Zu lösende Aufgaben –
**a.** Mit welcher Zeitung hat Christian Baron laut dem Text über den 1. FC Kaiserslautern gesprochen?
**b.** Schreib den Text über den 1. FC Kaiserslautern nach seinem letzten Satz weiter.

Textauszug –
Der rheinland-pfälzische Schriftsteller Christian Baron hat in einem Interview mit der Frankfurter Allgemeinen Zeitung den 1. FC Kaiserslautern als Ausdruck sozialer Stabilität in einer zunehmend atomisierten Welt hervorgehoben. Der Verein biete vielen Menschen Identität und Halt, gerade in Regionen, in denen traditionelle Strukturen brüchig geworden seien. „Der Bedeutungsverlust lokaler Vereine ist eines der Symptome dafür, dass gesellschaftliche Bindungen nachlassen“, sagte Baron.

[Daten zur räumlichen Zuordnung]

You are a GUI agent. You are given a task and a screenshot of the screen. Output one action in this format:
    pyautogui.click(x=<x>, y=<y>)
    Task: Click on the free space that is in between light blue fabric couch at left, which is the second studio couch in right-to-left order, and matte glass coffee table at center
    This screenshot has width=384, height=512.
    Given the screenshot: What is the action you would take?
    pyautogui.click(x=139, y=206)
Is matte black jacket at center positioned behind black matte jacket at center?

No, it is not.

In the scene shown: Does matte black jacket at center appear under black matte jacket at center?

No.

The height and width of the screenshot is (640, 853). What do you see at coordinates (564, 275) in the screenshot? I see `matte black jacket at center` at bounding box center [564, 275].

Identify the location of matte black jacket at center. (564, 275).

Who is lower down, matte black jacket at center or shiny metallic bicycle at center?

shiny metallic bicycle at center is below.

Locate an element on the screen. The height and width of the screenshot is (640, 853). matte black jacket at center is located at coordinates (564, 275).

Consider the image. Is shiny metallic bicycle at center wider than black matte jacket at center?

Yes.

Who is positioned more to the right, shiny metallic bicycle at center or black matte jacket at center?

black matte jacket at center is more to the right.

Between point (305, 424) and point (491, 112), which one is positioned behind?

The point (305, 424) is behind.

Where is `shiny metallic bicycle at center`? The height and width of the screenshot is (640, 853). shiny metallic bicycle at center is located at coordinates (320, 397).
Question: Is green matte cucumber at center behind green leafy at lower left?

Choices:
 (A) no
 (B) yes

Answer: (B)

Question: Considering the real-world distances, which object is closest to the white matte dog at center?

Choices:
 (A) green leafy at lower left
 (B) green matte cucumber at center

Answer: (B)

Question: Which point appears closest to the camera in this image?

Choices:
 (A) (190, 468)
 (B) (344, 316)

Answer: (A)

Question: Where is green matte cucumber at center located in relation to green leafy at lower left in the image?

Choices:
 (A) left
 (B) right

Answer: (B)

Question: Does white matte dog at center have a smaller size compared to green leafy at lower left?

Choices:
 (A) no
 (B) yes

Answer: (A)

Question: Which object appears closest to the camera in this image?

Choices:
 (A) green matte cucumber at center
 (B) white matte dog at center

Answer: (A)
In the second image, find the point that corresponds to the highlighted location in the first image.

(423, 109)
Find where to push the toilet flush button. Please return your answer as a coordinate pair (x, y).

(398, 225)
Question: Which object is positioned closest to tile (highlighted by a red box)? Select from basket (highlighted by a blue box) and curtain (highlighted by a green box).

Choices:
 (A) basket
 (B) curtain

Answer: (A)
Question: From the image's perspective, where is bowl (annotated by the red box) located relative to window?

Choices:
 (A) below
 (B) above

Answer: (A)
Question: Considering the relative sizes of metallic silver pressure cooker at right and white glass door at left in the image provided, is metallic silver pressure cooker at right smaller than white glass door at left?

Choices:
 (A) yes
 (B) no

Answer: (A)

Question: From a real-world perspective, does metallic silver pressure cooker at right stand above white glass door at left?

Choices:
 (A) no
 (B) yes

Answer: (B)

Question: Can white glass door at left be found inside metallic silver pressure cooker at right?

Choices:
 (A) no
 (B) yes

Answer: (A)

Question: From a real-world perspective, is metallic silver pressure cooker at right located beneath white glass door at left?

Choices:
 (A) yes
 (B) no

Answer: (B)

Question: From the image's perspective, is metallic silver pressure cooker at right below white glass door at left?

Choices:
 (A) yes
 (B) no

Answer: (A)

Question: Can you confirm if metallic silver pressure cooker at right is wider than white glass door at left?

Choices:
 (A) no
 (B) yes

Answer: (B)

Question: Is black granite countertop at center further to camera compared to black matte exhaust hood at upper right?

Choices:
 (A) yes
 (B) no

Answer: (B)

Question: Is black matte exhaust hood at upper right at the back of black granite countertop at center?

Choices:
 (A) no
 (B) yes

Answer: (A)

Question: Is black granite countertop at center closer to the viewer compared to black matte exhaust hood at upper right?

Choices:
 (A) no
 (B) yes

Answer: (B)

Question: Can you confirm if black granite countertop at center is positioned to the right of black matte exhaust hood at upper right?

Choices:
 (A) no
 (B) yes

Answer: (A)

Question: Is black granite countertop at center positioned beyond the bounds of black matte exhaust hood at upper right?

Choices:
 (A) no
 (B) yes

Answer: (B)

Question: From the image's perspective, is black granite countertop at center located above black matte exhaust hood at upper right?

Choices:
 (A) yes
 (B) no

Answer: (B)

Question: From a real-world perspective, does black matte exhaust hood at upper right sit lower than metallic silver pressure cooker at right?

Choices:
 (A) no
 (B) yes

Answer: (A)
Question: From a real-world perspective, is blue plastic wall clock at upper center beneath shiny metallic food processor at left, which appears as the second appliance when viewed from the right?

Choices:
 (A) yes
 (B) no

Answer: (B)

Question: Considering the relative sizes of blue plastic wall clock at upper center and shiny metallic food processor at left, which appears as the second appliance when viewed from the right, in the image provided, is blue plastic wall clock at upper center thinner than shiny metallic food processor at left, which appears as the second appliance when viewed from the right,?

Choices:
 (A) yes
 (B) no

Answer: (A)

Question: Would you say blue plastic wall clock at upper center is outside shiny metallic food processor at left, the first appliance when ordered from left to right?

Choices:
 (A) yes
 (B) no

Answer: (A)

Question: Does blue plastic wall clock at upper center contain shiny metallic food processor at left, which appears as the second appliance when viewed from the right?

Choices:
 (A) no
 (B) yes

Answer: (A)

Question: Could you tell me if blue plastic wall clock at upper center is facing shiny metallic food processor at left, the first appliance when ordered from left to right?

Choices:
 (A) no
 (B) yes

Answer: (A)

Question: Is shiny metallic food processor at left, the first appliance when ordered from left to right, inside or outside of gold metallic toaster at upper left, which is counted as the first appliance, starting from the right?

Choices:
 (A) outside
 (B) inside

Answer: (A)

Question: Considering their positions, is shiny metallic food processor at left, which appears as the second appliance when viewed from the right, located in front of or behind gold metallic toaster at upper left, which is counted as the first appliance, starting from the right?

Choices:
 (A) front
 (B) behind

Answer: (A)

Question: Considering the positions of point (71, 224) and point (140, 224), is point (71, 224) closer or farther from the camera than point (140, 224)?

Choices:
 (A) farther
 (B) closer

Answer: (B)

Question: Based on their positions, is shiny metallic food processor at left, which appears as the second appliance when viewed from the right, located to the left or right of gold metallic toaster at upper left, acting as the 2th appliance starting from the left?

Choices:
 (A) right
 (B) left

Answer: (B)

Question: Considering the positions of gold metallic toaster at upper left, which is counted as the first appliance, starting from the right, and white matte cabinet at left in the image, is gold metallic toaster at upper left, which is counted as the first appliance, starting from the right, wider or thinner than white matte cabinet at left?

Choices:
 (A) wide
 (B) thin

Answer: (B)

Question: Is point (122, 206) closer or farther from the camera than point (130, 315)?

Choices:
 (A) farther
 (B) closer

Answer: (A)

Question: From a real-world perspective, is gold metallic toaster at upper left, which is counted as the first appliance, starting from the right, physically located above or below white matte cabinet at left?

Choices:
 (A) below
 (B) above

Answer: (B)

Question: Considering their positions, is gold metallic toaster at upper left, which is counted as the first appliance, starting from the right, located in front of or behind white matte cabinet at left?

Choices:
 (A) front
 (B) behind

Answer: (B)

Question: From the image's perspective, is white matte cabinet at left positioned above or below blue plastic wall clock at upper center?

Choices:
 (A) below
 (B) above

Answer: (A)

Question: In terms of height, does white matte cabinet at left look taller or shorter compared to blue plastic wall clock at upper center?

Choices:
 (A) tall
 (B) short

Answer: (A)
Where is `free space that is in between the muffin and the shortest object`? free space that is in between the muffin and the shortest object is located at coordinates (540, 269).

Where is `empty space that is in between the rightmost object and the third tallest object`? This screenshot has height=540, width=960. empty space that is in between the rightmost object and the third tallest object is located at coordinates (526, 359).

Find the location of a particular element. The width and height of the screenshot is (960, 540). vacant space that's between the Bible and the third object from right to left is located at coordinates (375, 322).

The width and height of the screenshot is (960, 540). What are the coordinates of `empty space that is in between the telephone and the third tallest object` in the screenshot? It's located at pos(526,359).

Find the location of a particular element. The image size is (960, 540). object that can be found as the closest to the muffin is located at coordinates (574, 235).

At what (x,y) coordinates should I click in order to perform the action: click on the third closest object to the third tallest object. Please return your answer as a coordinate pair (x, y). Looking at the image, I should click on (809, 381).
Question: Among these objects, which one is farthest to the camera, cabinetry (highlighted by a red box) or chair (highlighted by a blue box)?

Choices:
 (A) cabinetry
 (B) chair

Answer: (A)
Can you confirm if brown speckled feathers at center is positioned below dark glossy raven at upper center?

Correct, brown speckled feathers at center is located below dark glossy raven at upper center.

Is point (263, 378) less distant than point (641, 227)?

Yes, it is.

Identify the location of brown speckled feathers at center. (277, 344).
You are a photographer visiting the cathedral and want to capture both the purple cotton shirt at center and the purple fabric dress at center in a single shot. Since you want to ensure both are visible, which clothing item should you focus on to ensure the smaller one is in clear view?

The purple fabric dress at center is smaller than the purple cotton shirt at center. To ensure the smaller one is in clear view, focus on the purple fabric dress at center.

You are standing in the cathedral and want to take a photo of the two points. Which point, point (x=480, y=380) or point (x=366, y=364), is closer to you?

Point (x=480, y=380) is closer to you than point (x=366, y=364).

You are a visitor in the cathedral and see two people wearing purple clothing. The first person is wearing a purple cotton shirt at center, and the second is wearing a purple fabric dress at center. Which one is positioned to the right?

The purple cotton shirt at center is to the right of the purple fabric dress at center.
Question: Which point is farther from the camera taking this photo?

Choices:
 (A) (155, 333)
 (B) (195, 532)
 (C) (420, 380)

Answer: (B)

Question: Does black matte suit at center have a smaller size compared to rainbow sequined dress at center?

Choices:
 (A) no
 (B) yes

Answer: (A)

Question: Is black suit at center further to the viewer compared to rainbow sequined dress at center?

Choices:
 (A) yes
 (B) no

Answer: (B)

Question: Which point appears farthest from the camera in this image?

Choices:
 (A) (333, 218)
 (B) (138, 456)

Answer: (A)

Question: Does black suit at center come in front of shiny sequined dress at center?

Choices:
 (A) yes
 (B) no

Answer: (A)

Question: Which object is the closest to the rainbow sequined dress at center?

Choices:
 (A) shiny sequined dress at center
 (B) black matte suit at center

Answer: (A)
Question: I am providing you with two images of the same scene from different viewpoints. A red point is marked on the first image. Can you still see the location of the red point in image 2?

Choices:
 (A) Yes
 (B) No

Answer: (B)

Antworten pro Aufgabe –
**a.** Mit der Frankfurter Allgemeinen Zeitung.

**b.**
Für ihn spiegele der FCK nicht nur sportliche Leidenschaft, sondern auch die soziale Realität einer Stadt, die mit wirtschaftlichem Wandel und politischem Umbruch ringt. Kaiserslautern, einst geprägt von Industrie und US-Militärpräsenz, stehe heute vor Herausforderungen, die viele mittelständische Städte in Deutschland teilen. Gleichzeitig beobachtet Baron, dass gerade dort, wo das Gefühl des Abgehängtseins groß sei, rechtspopulistische Parteien wie die AfD an Einfluss gewinnen.
Baron warnt davor, diesen Trend ausschließlich als politisches Phänomen zu sehen. Vielmehr sei es ein Zeichen dafür, dass viele Bürger das Vertrauen in etablierte Institutionen verloren hätten. „Fußballklubs wie der FCK können eine Brücke sein – sie schaffen Gemeinschaft, ohne auf Herkunft oder Einkommen zu achten.“ Gleichzeitig betont er, dass solche Vereine nicht allein die Lücken füllen könnten, die durch fehlende soziale Politik entstünden.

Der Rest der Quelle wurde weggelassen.